22.4 Nothing in this clause shall limit or exclude any liability for fraud.
23. ASSIGNMENT
23.1 The Client shall not, without the prior written consent of Element Human, assign,
transfer, charge, sub-contract or deal in any other manner with all or any of its rights or
obligations under the Agreement.
23.2 Element Human may at any time assign, transfer, charge, sub-contract or deal in any other manner with all or any of its rights or obligations under the Agreement.

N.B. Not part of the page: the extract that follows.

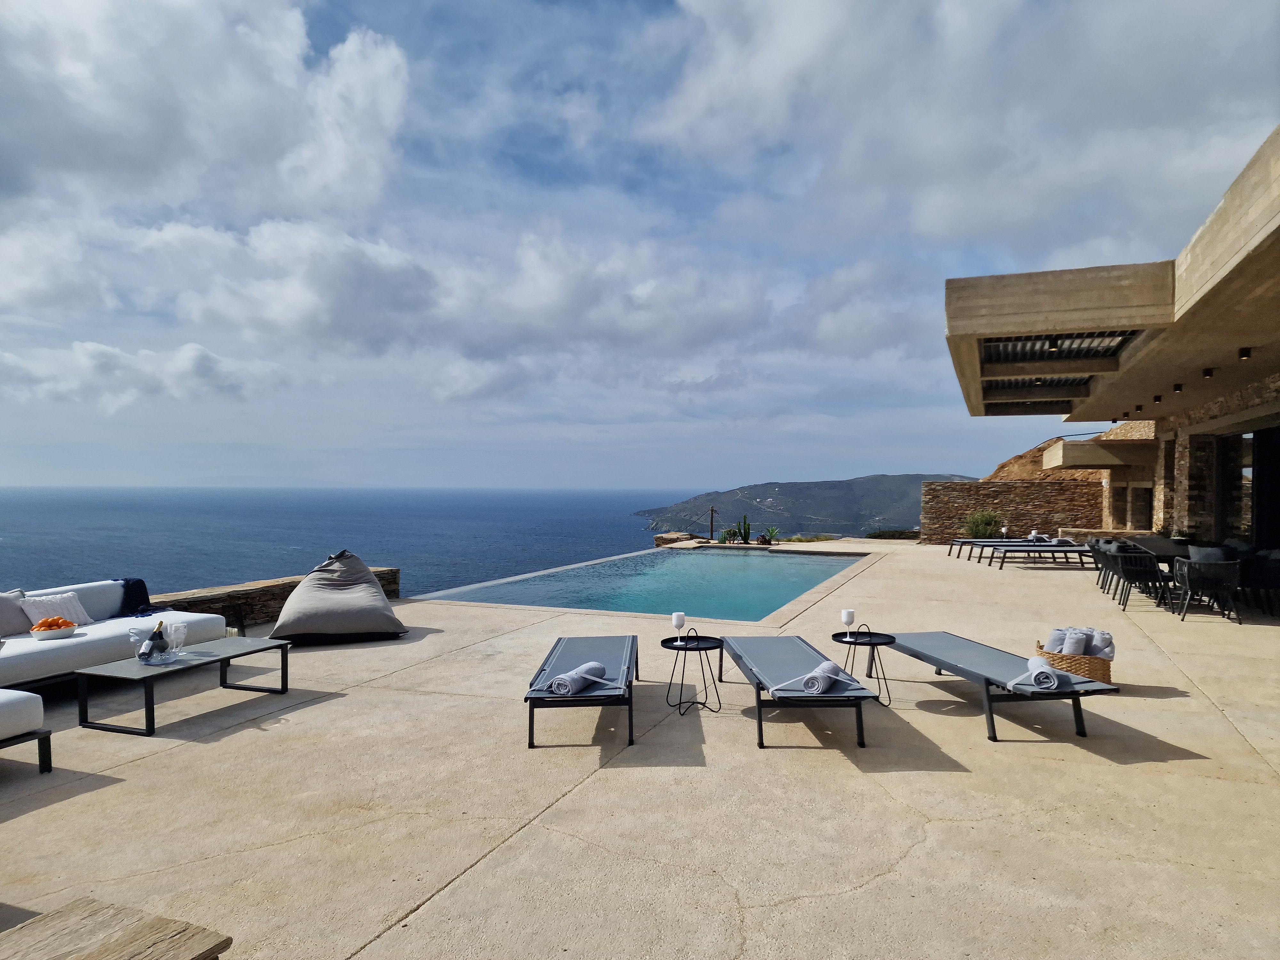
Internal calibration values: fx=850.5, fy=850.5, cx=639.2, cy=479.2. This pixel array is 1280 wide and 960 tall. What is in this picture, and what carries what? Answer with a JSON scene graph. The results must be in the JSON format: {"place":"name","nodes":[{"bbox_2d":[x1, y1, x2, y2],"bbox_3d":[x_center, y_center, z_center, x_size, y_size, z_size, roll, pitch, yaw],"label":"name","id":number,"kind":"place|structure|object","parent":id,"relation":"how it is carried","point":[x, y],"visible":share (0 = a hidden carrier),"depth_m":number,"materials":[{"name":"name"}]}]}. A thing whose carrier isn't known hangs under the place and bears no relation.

24. NO PARTNERSHIP OR AGENCY
Nothing in the Agreement is intended to or shall operate to create a partnership between the parties, or authorise either party to act as agent for the other, and neither party shall have the authority to act in the name or on behalf of or otherwise to bind the other in any way (including, but not limited to, the making of any representation or warranty, the assumption of any obligation or liability and the exercise of any right or power).
25. THIRD PARTY RIGHTS
The Agreement does not confer any rights on any person or party (other than the parties to the Agreement and, where applicable, their successors and permitted assigns) pursuant to the Contracts (Rights of Third Parties) Act 1999.
26. NOTICES
26.1 Any notice required to be given under the Agreement shall be in writing and shall be delivered by hand or sent by pre-paid first-class post or recorded delivery post to the other party at its address set out in the Agreement, or such other address as may have been notified by that party for such purposes, or sent by email to the other party’s email address as set out in the Agreement (for Element Human, this shall be to
26.2 A notice delivered by hand shall be deemed to have been received when delivered (or if delivery is not in business hours, at 9 am on the first business day following delivery). A correctly addressed notice sent by pre-paid first-class post or recorded delivery post shall be deemed to have been received at the time at which it would have been delivered in the normal course of post. A notice sent by email shall be deemed to have been received at the time of transmission (as shown by the timed printout obtained by the sender).
27. GOVERNING LAW
The Agreement and any dispute or claim arising out of or in connection with it or its
subject matter or formation (including non-contractual disputes or claims) shall be
governed by and construed in accordance with the law of England and Wales.
28. JURISDICTION
Each party irrevocably agrees that the courts of England and Wales shall have exclusive jurisdiction to settle any dispute or claim arising out of or in connection with the Agreement or its subject matter or formation (including non-contractual disputes or claims).